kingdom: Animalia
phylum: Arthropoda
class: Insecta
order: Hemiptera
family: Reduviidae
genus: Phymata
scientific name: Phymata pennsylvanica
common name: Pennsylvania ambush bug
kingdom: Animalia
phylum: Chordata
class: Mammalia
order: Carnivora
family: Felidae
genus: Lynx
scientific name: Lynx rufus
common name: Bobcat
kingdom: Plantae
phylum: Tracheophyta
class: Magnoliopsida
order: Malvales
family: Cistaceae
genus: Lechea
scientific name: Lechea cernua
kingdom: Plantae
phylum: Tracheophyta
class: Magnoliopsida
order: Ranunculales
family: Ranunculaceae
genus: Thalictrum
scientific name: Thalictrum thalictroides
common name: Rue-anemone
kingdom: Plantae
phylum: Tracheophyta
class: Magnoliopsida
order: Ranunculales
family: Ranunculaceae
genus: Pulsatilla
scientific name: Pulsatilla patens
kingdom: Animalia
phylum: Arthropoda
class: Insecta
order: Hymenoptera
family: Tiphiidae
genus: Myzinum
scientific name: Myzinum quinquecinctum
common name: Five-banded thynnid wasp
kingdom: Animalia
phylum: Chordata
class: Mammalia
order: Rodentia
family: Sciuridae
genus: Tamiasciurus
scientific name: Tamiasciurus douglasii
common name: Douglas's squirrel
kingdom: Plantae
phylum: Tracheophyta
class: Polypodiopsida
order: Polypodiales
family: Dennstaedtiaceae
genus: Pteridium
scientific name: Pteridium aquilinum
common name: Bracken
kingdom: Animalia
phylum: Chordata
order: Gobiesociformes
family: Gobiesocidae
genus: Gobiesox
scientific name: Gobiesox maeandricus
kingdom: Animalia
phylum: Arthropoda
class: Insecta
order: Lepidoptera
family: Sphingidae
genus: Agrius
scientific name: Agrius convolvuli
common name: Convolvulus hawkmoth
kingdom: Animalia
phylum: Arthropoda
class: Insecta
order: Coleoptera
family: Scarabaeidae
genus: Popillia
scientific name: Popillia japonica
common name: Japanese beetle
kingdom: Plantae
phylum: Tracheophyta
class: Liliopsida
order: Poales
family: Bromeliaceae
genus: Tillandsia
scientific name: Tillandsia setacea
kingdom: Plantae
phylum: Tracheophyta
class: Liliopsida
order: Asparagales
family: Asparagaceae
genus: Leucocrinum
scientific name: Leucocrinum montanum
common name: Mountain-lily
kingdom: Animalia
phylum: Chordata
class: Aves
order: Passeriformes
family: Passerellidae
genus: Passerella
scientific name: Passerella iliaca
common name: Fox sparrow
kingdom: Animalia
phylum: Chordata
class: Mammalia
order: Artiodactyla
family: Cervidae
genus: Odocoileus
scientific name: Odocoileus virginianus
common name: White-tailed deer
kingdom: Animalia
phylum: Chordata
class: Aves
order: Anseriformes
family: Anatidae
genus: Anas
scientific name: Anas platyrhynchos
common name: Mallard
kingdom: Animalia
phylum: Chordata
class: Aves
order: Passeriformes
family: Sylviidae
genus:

*****

--- TASK OBJECTIVE ---
Retype the part of the listing above that opens with the line containing "scientific name: Anas platyrhynchos" and closes with the last line of the listing, both included.

--- REPLY ---
scientific name: Anas platyrhynchos
common name: Mallard
kingdom: Animalia
phylum: Chordata
class: Aves
order: Passeriformes
family: Sylviidae
genus:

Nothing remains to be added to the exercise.